In the Region
Omnicare raises offer for NCS Health to $5.50 a share
Omnicare Inc., the Kentucky company battling with the parent of Baltimore-based NeighborCare to acquire NCS Health Care Inc., said yesterday that it was raising its offer to $5.50 a share. NeighborCare's parent, Genesis Health Ventures Inc. of Kennett Square, Pa., had offered $3.50, Omnicare said.
Earlier this year, Genesis signed a deal valued at $1.60 a share for Ohio-based, financially troubled NCS. If completed, the deal would make NeighborCare the second-largest supplier of prescriptions to nursing homes.
But Omnicare, already the largest institutional pharmacy company, bid $3.50. Genesis said its sale agreement was binding, but the Delaware Supreme Court this week ordered the Genesis-NCS deal blocked, prompting the new offers.
Lockheed wins extension of Sandia lab contract
Lockheed Martin Corp. will be awarded a five-year contract extension to manage the Sandia National Laboratories through September 2008, U.S. Energy Secretary Spencer Abraham said yesterday.
Abraham announced his intention to extend the contract non-competitively Bethesda-based Lockheed, the largest U.S. defense contractor, in a speech to employees at the Albuquerque, N.M., nuclear weapons lab.
Sandia's budget is about $2 billion a year, and Lockheed will receive $21.5 million for managing the lab in fiscal year 2003, which ends Sept. 30, said Chris Miller a lab spokesman. The fee is renegotiated annually.
Change of venue denied in Rite Aid fraud trial
A request to move the criminal fraud trial of three former executives and one current officer of Rite Aid Corp. from Harrisburg, Pa., has been denied by a federal judge, who said a change of venue would be "inopportune" at present.
Attorneys for Martin L. Grass, the former Rite Aid chairman and chief executive officer, and three others had asked for the trial to be moved to Pittsburgh, claiming media coverage had prejudiced potential jurors.
The U.S. attorney's office in Harrisburg argued that a change of venue is unwarranted unless jury selection determines that it is impossible to find an impartial pool of local jurors.
Elsewhere
2 Conn. newspapers win federal appeal of Internet libel case
Two Connecticut newspapers won a ruling in federal appeals court yesterday over whether placement of an article on the Internet broadens exposure under libel laws. Judge Glen M. Williams of the U.S. Court of Appeals 4th Circuit overturned an earlier ruling against the Hartford Courant and New Haven Advocate and several of their employees.
A Virginia warden, Stanley K. Young, had sued the publications. He argued that their stories critical of the treatment of Connecticut prisoners in Virginia jails defamed him at home because Virginians could read the pieces on the Internet. The judge ruled that the papers aimed their coverage on an issue of public interest for a Connecticut audience, not a Virginia one, in spite of the wide reach of the Internet.

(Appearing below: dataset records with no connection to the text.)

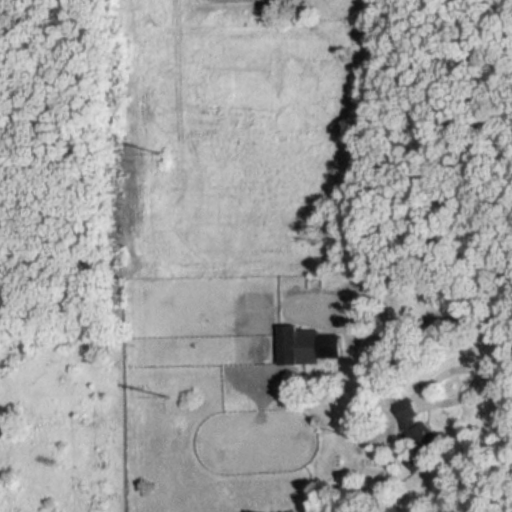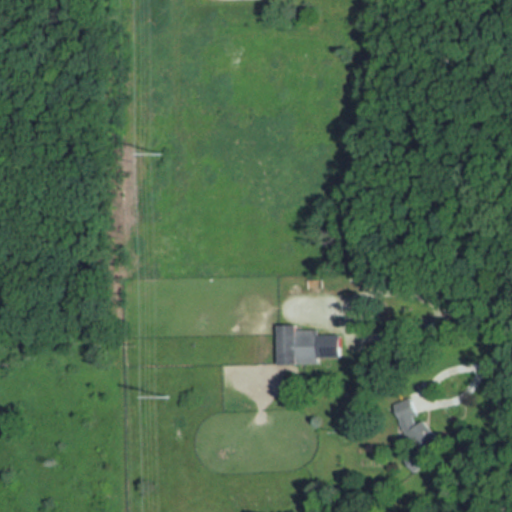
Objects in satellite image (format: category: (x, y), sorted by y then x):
park: (230, 0)
road: (371, 291)
building: (308, 347)
building: (309, 347)
road: (445, 400)
building: (421, 435)
building: (416, 439)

A verdict by the High Court of Australia against Dow Jones & Co. Inc. in another libel case this week renewed fears among publishers that the Internet may pose new legal challenges for them. The Hartford Courant is owned by the Tribune Co., owner of The Sun.
Computer Sciences to buy DynCorp for $677 million
Computer Sciences Corp., of El Segundo, Calif., said yesterday that it agreed to acquire DynCorp, a closely held Reston, Va., provider of technology and outsourcing systems to the federal government, for about $677 million.
The purchase will enable Computer Sciences to expand its government contract work amid the U.S. crackdown on terrorism.
This column was compiled from reports by Sun staff writers, the Associated Press and Bloomberg News.